[Stored data entries]
____

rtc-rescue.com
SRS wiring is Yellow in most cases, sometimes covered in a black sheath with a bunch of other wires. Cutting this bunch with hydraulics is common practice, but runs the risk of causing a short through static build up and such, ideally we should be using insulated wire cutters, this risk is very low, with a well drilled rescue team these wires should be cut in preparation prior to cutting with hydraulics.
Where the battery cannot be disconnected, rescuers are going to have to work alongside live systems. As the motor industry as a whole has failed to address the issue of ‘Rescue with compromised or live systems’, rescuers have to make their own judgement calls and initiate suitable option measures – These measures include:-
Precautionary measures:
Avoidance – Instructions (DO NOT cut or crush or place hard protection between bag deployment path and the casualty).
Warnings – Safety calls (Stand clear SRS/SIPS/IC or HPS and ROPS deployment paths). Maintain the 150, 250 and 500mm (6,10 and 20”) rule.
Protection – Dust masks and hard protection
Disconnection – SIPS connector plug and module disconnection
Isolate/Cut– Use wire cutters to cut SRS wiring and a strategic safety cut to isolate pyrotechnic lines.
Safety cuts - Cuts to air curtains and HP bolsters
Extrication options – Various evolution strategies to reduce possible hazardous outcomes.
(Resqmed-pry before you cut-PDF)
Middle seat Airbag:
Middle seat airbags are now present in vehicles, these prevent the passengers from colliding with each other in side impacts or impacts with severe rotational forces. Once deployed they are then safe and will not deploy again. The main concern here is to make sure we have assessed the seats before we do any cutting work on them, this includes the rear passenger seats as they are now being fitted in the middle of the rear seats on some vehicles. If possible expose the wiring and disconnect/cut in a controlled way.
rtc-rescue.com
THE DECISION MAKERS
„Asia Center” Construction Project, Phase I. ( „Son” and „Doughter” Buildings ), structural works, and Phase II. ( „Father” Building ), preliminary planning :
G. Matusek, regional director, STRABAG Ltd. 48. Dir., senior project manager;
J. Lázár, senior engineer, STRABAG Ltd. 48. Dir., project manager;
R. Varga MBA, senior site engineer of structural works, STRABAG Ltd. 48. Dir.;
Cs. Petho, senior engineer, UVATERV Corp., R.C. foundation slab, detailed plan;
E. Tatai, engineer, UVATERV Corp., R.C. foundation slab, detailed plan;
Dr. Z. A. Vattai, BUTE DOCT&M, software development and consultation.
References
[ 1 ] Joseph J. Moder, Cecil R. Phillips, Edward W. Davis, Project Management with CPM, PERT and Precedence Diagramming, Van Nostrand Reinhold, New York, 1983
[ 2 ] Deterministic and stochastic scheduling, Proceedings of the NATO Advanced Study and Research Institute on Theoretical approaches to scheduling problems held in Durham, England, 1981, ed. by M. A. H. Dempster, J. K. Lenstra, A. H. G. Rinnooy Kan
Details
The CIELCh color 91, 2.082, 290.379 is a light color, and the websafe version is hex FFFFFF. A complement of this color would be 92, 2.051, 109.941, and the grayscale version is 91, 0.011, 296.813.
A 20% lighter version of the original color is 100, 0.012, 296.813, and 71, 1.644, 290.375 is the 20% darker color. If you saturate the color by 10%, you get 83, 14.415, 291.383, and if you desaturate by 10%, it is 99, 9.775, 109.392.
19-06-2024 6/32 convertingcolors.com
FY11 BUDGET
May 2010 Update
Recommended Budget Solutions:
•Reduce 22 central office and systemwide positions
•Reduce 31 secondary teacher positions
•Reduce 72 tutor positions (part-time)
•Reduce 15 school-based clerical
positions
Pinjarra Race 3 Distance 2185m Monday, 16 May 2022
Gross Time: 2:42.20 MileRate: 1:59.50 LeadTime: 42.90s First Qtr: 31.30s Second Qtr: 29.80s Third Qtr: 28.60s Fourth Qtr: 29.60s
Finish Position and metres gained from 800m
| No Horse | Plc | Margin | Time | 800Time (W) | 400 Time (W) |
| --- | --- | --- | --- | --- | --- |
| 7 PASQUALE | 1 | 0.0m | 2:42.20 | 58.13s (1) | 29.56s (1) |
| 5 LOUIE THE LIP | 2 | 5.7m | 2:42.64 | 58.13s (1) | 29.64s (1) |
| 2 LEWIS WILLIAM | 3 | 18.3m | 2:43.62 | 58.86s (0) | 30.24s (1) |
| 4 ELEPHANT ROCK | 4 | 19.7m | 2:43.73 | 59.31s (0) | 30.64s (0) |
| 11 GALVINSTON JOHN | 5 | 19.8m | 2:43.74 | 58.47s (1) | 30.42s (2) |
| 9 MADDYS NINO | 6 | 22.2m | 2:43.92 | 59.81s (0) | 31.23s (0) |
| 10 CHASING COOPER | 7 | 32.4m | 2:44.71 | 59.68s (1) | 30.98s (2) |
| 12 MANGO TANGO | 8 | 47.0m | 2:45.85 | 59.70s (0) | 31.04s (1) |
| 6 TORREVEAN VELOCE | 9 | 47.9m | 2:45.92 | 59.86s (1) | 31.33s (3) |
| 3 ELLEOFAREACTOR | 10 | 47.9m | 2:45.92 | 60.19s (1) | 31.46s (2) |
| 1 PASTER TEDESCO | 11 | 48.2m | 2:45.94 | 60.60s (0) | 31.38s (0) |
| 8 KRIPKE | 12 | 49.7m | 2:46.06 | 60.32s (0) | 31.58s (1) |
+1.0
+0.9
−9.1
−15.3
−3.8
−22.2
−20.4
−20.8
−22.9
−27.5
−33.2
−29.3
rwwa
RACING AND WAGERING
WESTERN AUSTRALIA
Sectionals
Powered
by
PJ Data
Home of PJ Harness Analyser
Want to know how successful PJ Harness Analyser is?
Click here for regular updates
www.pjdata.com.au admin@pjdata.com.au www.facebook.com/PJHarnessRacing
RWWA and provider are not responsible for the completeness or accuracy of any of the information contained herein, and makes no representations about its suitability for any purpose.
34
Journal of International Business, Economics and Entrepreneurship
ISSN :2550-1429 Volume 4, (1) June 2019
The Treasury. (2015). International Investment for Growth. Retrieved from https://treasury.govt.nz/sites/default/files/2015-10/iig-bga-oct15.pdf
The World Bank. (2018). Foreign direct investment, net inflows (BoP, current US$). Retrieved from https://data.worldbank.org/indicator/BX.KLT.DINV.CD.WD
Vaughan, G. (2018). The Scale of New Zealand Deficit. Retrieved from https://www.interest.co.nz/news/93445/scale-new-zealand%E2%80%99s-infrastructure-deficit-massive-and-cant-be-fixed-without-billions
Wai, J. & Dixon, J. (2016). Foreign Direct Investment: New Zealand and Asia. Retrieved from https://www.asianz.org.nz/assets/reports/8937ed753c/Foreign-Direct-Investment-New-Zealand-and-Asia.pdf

____

Across the entries above, find the lines with the string "measures" and copy them.

Where the battery cannot be disconnected, rescuers are going to have to work alongside live systems. As the motor industry as a whole has failed to address the issue of ‘Rescue with compromised or live systems’, rescuers have to make their own judgement calls and initiate suitable option measures – These measures include:-
Precautionary measures:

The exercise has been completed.